Data privacy and the reach of big tech into every corner of our lives are vital topics of interest to the general public, who have unwittingly in many cases, signed over unprecedented levels of access to their private lives. David Yanofsky’s investigation of Google’s data-gathering efforts falls squarely into this realm. To assess the scope of Google’s data-gathering on its latest Android operating system, David created a portable internet-connected wifi network that could eavesdrop on and forward data transmissions from three smartphones he carried around different urban centers shopping malls, stores, restaurants, and bars. What emerged was a detailed look at how much Google knows about its Android users (a lot!), and how difficult they make it for those users to understand what data is being shared and when.
What makes this project innovative?
In effect, this story required us to trick a jacket full of android phones into sending encrypted communications through our custom-built system, then parse the raw http traffic into readble files. In practice, we conducted a man-in-the-middle attack in service of our reporting. But this wasn't a standard MITM attack, it was mobile. The whole rig fig inside a backpack which allowed us to see what the phones were transmitting when they were out in the world being used like everyday phones are. Going into and out of stores, riding in cars and on transit, and hanging out in bars, we were able to capture everything our phones were broadcasting back to Google.
What was the impact of your project? How did you measure it?
The story was widely picked up by dozens of outlets and publications, including the Today Show on NBC, Fox News, Wired, Gizmodo, Fast Company, and more. It was viewed more than a million times on Quartz's site, qz.com, making it one of our most read stories of the past year.
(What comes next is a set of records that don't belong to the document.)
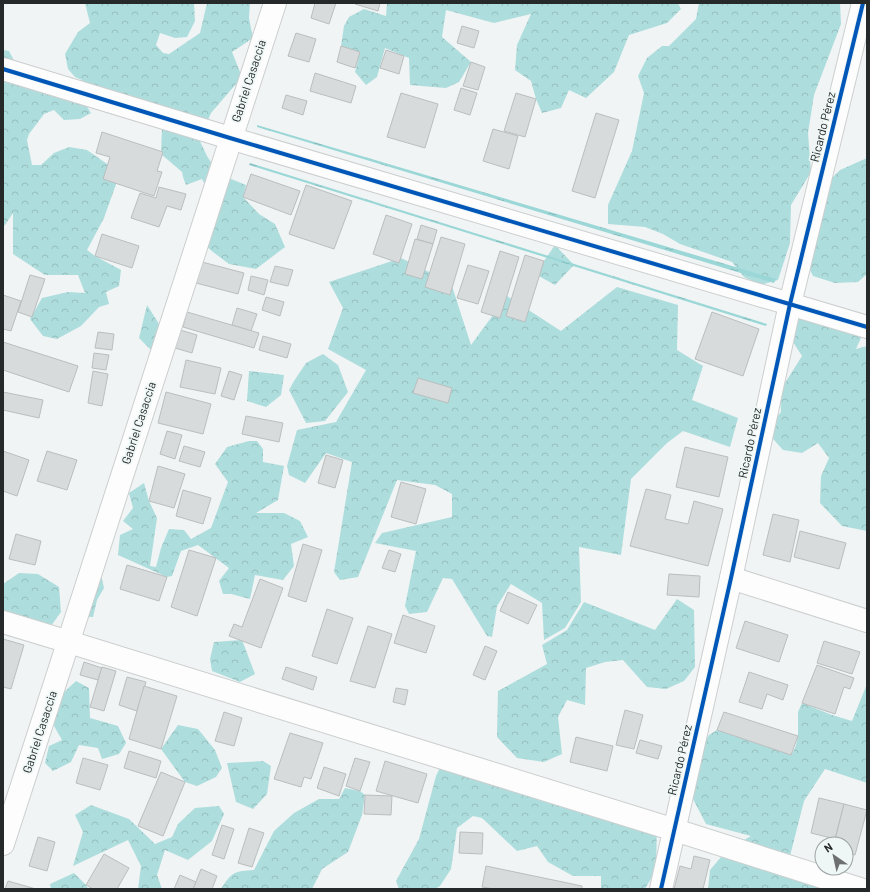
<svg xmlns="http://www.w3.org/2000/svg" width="870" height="892" font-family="Barlow,sans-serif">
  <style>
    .forest { fill: url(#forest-crowns) }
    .water { fill: url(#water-ripples) }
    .building { fill: #d8dbdb; stroke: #babebe }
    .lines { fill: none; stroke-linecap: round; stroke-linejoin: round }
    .minor-casing { stroke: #cccfcf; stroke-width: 24 }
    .minor { stroke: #fdfdfd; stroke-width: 22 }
    .cycleway-casing { stroke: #eef6f6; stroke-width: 6 }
    .cycleway { stroke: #0057b8; stroke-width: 4 }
    .labels { text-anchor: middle; stroke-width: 3.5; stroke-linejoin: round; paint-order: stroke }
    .street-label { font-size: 12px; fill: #262929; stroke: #eef6f6 }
  </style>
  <defs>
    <pattern id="forest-crowns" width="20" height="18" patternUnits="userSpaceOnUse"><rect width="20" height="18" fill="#aedddd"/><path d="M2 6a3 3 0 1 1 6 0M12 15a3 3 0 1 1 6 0" fill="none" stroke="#96bebe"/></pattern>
    <pattern id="water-ripples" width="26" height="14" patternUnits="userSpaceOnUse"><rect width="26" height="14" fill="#9bd7d7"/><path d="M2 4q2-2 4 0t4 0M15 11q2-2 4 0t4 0" fill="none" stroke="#85b9b9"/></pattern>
  </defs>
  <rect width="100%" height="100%" fill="#f0f4f4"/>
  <g class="forest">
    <polygon points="85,3 194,3 195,21 187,37 175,38 160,33 156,45 163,53 169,54 200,33 207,3 250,3 249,18 253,38 232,52 242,77 211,113 207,122 197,135 207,156 219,174 246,185 243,197 259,214 275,224 285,247 256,269 229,264 213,252 201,242 209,192 202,179 186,185 183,177 182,172 161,154 162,127 85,92 82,80 75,77 68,69 65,54 78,32 90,23"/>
    <polygon points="387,3 678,3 681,9 667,23 629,35 614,72 586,98 569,90 561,108 542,113 536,99 531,81 515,70 517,45 531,14 494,23 446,10 442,37 471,62 459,82 446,88 410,85 409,58 385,48 377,77 366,85 355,72 360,52 341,46 344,26 349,17 364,9 386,16"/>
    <polygon points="699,3 840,3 841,24 814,95 808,133 811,172 791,205 790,243 778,280 760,285 744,277 732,262 680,244 663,234 645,227 608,224 608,205 632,151 644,93 638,76 647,58 662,46 669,46 696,19"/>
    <polygon points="3,50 9,51 20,72 86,105 91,113 80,119 64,120 54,110 44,114 29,134 27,140 32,165 41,165 54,153 69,147 87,150 120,173 104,218 87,250 95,256 121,270 119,286 106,292 109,304 99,307 81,326 57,339 43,336 30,319 42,298 68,292 85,293 78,275 45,275 13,254 13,213 5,225 3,226"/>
    <polygon points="867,158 867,274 858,282 835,283 813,276 799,248 811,199 840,170"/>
    <polygon points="555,245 574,265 555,285 535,274"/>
    <polygon points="401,258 451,283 471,345 507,296 561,331 617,287 678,305 677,350 703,366 692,400 738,418 730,447 683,431 667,443 631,479 621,555 579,547 581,602 565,628 544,640 542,603 511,584 497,606 492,637 487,636 452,579 443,578 427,612 409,614 405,606 416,551 375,543 382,533 452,517 452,494 435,485 397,480 358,577 340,580 334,572 352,462 326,453 305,483 289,475 287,466 297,430 336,422 366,370 328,349 343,308 329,282"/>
    <polygon points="147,305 166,335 152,351 139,338"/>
    <polygon points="799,318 865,329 856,349 867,346 867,531 842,526 820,503 821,476 829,458 818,443 802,453 783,450 766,431 781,412 780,391 802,356 793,342"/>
    <polygon points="323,354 338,365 348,392 325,421 306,423 289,390 294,381 306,363"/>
    <polygon points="249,371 284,375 281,395 266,407 247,401"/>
    <polygon points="249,441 257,441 263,449 263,462 284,466 278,500 256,513 284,513 300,521 308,537 291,544 294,566 283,580 255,575 250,599 231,594 223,594 219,581 229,568 198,545 181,551 172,576 167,577 118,555 120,535 133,529 123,521 133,508 129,493 144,483 149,501 157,518 150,566 156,567 161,548 169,529 184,530 191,539 211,528 228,482 215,464 227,447"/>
    <polygon points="19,573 38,574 59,587 61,612 48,630 3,631 3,584"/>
    <polygon points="101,575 104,588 97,600 93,617 79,616"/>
    <polygon points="677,599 694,610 695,667 684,681 666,689 647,687 623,660 605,662 586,668 585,705 567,700 558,717 562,754 544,762 517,758 497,737 498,691 547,664 542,645 567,630 584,602 655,630"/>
    <polygon points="242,640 255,674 240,682 212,671 210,659 214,642"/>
    <polygon points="76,681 89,688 90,718 118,726 126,743 119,754 102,759 98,748 79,745 71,762 53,771 45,763 49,746 62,740 54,726 55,708 63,693"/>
    <polygon points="867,684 867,783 825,769 804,801 790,856 847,889 770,889 765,888 765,889 708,889 710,870 727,850 751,836 706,824 693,799 698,752 709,735 717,730 791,755 794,750 796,745 798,736 798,712 802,703 832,715 852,721"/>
    <polygon points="178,725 198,729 215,750 222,768 216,777 197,786 185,782 161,749"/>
    <polygon points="263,761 271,766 267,794 253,809 236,802 227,763"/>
    <polygon points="440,768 657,822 656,870 645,889 601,889 601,876 573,876 548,862 537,846 517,851 482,818 473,816 457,828 451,869 440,886 435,889 399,889 396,881 419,839 436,776"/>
    <path d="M345,788L360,791L365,795L362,815L348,852L322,869L312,889H221C232,872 234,871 254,870L274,831L294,813L319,799H339Z"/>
    <polygon points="91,805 129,819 155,844 172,837 178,824 195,808 219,806 224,814 212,841 188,860 165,850 157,875 162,889 138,889 141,866 128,840 73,866 83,832 75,815"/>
    <polygon points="74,873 86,885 88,889 51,889 50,884"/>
  </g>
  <g class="water">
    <polygon points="257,125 776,279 774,283 257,127"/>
    <polygon points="250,163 767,324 766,326 249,165"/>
  </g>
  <g class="building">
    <polygon points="315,3 336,3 329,24 311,18"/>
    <polygon points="355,3 380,3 378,11 355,4"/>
    <polygon points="462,26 479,31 474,48 457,43"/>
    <polygon points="296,33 316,39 309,62 288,56"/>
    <polygon points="341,46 360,52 355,68 337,62"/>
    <polygon points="386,50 404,56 399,74 380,68"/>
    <polygon points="471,62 485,67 478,90 463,86"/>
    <polygon points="315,73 356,86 351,103 310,91"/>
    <polygon points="461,88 477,93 470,115 454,110"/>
    <polygon points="401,93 438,104 425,148 387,137"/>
    <polygon points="516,93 536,99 525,137 504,131"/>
    <polygon points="286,95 307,101 303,115 282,108"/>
    <polygon points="596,113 619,120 595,198 572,191"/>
    <polygon points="493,129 518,136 509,169 483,161"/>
    <polygon points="102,132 163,152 157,171 162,172 154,196 103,179 110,157 96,153"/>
    <polygon points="251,174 300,191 291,215 243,197"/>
    <polygon points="306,185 352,201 334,249 289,234"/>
    <polygon points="159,187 186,194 181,210 167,206 159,227 131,218 140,193 156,198"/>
    <polygon points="386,215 412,224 399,263 373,254"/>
    <polygon points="421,225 437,230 433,244 417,239"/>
    <polygon points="102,234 139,246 132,268 95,256"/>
    <polygon points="441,237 465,244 450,295 425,287"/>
    <polygon points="415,239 433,244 422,279 405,274"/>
    <polygon points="500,251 519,257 500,318 481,312"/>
    <polygon points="525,255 544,261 525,322 506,316"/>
    <polygon points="202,262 244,273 238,294 196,283"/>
    <polygon points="468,265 489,271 478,304 457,298"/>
    <polygon points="275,266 293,270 288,286 270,282"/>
    <polygon points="30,275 45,279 32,317 18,312"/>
    <polygon points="251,276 268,280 264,295 248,290"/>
    <polygon points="3,295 21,301 11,331 3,329"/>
    <polygon points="266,297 284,302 280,316 262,310"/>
    <polygon points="237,308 257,314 251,331 232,325"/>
    <polygon points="187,312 259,333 254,348 183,327"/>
    <polygon points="712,312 759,329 743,376 695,359"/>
    <polygon points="180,330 197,335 192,353 175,348"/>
    <polygon points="98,332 114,334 112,350 95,348"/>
    <polygon points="263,336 291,344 287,358 259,350"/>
    <polygon points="3,342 78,366 69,392 3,370"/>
    <polygon points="94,353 109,355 106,370 92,368"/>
    <polygon points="186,360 221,368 215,394 180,387"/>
    <polygon points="93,371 108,374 102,406 88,403"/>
    <polygon points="229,371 242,375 234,400 221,396"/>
    <polygon points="418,378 452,388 448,403 413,393"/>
    <polygon points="3,392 43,400 39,418 3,410"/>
    <polygon points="166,392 211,404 203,434 158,423"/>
    <polygon points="246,416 283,423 279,442 242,434"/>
    <polygon points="167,431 182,435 175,459 160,454"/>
    <polygon points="184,446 205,452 200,467 179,461"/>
    <polygon points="685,447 728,457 719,497 676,487"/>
    <polygon points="3,451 29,460 17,496 3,491"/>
    <polygon points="47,451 77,460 67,490 37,481"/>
    <polygon points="326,455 343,460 335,488 318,483"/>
    <polygon points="158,466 185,474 174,508 149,501"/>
    <polygon points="401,482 426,489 416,524 391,517"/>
    <polygon points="646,489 671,495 665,519 688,524 694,501 723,509 708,566 630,546"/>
    <polygon points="183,490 211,498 203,524 176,516"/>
    <polygon points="773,514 799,520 790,562 763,555"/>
    <polygon points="800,531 846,543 839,569 794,557"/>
    <polygon points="16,534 41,541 35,565 9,559"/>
    <polygon points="303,544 322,550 306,602 288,596"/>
    <polygon points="189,550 216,558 197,616 171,607"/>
    <polygon points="389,550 401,554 395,572 382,568"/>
    <polygon points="127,565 167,577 159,601 120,589"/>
    <polygon points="669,574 700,576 699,597 667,595"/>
    <polygon points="260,579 283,588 261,648 229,636 234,624 242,627"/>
    <polygon points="508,592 537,605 528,624 500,611"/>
    <polygon points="327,609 353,618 337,664 312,656"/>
    <polygon points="403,615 435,626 426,653 394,643"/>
    <polygon points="745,621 788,635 779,662 736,648"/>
    <polygon points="368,626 392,634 375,688 350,681"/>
    <polygon points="3,639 24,645 11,689 3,687"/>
    <polygon points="824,641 860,652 852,674 817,663"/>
    <polygon points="485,646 497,651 485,680 473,675"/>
    <polygon points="84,662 102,668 98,680 80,675"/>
    <polygon points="817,665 854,678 850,689 844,687 835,714 802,703"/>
    <polygon points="102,667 116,671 104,711 90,707"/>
    <polygon points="286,667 317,677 313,690 282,679"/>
    <polygon points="749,672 788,685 783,700 767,694 762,709 739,702"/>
    <polygon points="127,677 146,682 137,711 119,705"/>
    <polygon points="144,686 177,696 161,749 129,739"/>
    <polygon points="396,688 408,690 405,705 393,702"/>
    <polygon points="625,710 643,715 634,749 616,745"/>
    <polygon points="224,712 242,718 234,746 215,741"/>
    <polygon points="724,712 798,736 791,755 717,730"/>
    <polygon points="290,733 323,743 311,779 304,777 301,787 274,779"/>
    <polygon points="576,737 613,746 607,771 570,762"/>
    <polygon points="640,740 662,746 658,759 636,753"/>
    <polygon points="129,751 161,761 156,778 124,768"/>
    <polygon points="83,758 108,765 100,790 76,783"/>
    <polygon points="355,758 370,762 360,791 346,786"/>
    <polygon points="385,761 427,774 418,803 376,791"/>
    <polygon points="324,767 346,774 339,796 317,788"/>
    <polygon points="161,772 185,782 163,836 138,826"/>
    <polygon points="365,795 392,796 391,815 364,814"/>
    <polygon points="819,798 844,804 835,839 811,833"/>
    <polygon points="844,804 867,810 855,855 846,853 846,844 834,844"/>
    <polygon points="222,825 234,829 224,859 212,855"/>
    <polygon points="249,828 264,833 252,867 238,863"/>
    <polygon points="460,832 483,833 482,854 459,853"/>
    <polygon points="38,837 55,842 47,871 29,866"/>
    <polygon points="104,854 129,868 117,889 93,889 86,885"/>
    <polygon points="694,856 710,860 703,889 674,889 680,866 691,869"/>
    <polygon points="486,866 582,886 582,889 494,889 482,887"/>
    <polygon points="201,869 217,876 212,889 193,889"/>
    <polygon points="180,875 196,882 193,889 174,889"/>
    <polygon points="8,881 36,889 5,889"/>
  </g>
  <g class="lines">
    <g class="minor-casing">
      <g id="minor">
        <polyline points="3,69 230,138 867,327"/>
        <polyline points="731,578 867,621"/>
        <polyline points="3,622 69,642 675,830 860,889"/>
        <path d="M3,844C94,564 182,283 275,3"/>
        <polyline points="661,889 731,578 790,304 863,3"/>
      </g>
    </g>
    <use href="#minor" class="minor"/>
    <g class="cycleway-casing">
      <g id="cycleway">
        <polyline points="3,69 230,138 867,327"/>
        <polyline points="661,889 731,578 790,304 863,3"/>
      </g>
    </g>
    <use href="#cycleway" class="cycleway"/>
  </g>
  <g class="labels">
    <g class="street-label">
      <text transform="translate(249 81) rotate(-72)" y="4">Gabriel Casaccia</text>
      <text transform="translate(823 127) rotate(-76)" y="4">Ricardo Pérez</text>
      <text transform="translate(139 423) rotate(-72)" y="4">Gabriel Casaccia</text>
      <text transform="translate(750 443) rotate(-78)" y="4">Ricardo Pérez</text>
      <text transform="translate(40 732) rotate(-72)" y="4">Gabriel Casaccia</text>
      <text transform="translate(680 760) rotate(-77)" y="4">Ricardo Pérez</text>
    </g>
  </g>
  <rect width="870" height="892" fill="none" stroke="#262929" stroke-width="8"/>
  <g transform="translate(834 856) rotate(326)"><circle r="19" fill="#eef6f6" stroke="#9ea4a4"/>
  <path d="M0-3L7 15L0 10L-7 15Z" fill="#6d7070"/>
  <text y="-6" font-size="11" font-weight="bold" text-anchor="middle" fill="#262929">N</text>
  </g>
</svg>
Google have not yet changed their practices in response to David's investigation, but they indicated that it was something they intend to address, and that our story had sparked "productive conversations" within the company.
Source and methodology
Quartz was able to capture transmissions of Location History information on three phones from different manufacturers, running various recent versions of Android. To accomplish this, we created a portable internet-connected wifi network that could eavesdrop and forward all of the transmissions that the devices connected to it broadcast and received. None of the devices had SIM cards inserted. We walked around urban areas; shopping centers; and into stores, restaurants, and bars. The rig recorded every relevant network request3 made by the Google Pixel 2, Samsung Galaxy S8, and Moto Z Droid that we were carrying.
We used software called SSLSplit on a laptop which accessed the internet through an additional mobile phone connected with a USB cable. The laptop was set up to share that phone's internet connection over the computer's wifi. Any device that connected to the password-protected wifi network was subject to what is known as a man-in-the-middle attack. We captured requests on ports 80, 443, 465, 993, 587, 5222, 5228, and 8443 while allowing requests on other ports to be transmitted without diversion.
We used SSLSplit, custom Python scripts, and of course, the Android operating system on a Google Pixel 2, Samsung Galaxy S8, and Moto Z Droid.